Eligibility Criteria
Inclusion Criteria
- Histologic confirmation of adenocarcinoma of the prostate without small cell features
- Current evidence of metastatic disease documented by either bone lesions on radionuclide bone scan and/or soft tissue lesions on computerized tomography/magnetic resonance imaging (CT/MRI)
- Eastern Cooperative Oncology Group (ECOG) performance status 0-1
- Ongoing androgen deprivation therapy (ADT) with a gonadotropin-releasing hormone (GnRH) analogue or bilateral orchiectomy
- Documented prostate cancer progression per Prostate Cancer Working Group (PCWG3) criteria within 6 months prior to screening
- Chemotherapy-naïve for metastatic castration-resistant prostate cancer (mCRPC), with 1 to 2 prior second generation hormonal therapies in the recurrent non-metastatic setting and/or metastatic setting, and no more than 1 second generation hormonal therapy in the mCRPC setting. Must have progressed during or after second generation hormonal therapy or have documented intolerance to second generation hormonal therapy
- Participants must meet one of the following criteria regarding tissue submission: Sufficient tumor samples from a newly obtained ("fresh") biopsy (obtained during screening); or archival tumor tissue in the form of formalin-fixed paraffin-embedded (FFPE) block or unstained tumor tissue slides. For participants with bone-only disease or inaccessible soft tissue lesions or if the biopsy procedure would pose an unacceptable clinical risk for the participant, submission of tumor tissue obtained from a fresh biopsy is not required.

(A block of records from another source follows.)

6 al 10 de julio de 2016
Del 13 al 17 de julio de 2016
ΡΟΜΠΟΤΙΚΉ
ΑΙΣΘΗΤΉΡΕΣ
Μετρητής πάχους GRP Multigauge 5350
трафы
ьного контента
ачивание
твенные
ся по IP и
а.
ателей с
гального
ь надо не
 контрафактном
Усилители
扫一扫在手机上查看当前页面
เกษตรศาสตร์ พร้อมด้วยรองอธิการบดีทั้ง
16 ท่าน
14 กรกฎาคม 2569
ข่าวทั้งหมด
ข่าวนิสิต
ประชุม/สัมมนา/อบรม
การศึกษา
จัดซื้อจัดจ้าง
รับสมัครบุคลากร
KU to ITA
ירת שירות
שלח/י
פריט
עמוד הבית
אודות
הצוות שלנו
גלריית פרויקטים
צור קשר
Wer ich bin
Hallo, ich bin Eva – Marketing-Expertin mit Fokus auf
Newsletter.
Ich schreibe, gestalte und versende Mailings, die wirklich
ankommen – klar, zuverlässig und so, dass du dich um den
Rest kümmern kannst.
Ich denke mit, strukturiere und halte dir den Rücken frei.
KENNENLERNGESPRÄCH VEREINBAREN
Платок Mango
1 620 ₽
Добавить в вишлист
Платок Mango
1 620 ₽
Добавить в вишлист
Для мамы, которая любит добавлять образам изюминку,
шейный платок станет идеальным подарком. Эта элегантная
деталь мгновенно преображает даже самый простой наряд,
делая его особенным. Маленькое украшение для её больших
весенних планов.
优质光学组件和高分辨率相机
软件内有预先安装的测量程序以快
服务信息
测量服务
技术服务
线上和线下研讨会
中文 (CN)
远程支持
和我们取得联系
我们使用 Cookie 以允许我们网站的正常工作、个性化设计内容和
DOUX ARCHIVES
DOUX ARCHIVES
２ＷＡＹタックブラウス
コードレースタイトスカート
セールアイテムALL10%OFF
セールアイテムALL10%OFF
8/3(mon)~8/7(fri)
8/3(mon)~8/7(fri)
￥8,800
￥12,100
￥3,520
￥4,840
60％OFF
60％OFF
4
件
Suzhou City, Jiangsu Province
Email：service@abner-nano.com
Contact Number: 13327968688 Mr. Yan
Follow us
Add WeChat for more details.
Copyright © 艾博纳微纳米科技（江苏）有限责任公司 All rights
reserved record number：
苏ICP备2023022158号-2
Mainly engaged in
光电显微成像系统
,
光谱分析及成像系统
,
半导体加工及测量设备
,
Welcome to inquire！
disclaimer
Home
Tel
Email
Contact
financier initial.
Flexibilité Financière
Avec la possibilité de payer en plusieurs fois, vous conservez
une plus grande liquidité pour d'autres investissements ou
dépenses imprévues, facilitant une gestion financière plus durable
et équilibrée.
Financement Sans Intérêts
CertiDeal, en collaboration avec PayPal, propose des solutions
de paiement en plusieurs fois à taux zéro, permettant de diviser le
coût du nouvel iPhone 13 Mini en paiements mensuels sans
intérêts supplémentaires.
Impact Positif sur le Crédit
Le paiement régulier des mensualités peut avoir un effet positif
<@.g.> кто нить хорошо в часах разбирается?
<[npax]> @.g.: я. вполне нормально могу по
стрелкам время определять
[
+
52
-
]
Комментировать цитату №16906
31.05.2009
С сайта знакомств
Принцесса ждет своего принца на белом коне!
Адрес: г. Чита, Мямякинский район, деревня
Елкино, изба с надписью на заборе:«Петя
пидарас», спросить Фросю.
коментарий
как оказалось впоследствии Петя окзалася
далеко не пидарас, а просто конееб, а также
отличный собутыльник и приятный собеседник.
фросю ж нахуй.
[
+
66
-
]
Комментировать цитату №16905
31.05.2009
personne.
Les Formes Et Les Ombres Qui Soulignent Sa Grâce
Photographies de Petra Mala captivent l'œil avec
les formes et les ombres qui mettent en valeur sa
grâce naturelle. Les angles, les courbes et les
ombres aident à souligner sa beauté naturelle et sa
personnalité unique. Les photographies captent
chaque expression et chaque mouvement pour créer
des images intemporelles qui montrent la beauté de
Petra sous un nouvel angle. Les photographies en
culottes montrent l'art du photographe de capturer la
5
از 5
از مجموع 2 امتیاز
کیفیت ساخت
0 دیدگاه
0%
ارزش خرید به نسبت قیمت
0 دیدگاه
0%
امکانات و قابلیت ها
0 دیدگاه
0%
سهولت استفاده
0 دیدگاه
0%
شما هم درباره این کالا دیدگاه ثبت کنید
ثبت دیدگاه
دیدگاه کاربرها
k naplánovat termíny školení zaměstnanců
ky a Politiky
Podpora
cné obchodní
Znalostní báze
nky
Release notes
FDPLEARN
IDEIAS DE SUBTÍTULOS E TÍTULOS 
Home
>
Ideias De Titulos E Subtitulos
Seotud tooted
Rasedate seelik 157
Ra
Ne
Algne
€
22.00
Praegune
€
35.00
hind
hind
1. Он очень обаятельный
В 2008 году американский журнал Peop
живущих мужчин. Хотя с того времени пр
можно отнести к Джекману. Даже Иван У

- Men must agree to follow specific methods of contraception, if applicable
Exclusion Criteria
- Active brain metastases
- Active, known, or suspected autoimmune disease
- Condition requiring systemic treatment with corticosteroids (> 10 mg daily prednisone equivalent) or other immunosuppressive medications within 14 days of start of study treatment. Inhaled or topical steroids or adrenal replacement steroid doses are permitted in the absence of active autoimmune disease
- Prior treatment with an anti-PD-1, anti-PD-L1, anti-PD-L2, anti-CTLA-4 antibody, or any other antibody or drug specifically targeting T-cell co-stimulation or checkpoint pathways
- Prior treatment with docetaxel or other chemotherapy for mCRPC. Prior docetaxel for metastatic castration-sensitive prostate cancer is permitted if at least 12 months have elapsed from last dose of docetaxel
Other protocol-defined inclusion/exclusion criteria apply
Data sourced from ClinicalTrials.gov (NCT04100018). Outcome figures and adverse-event rates are extracted automatically from the registry's posted results and are provided for clinician reference, not as a substitute for the primary publication.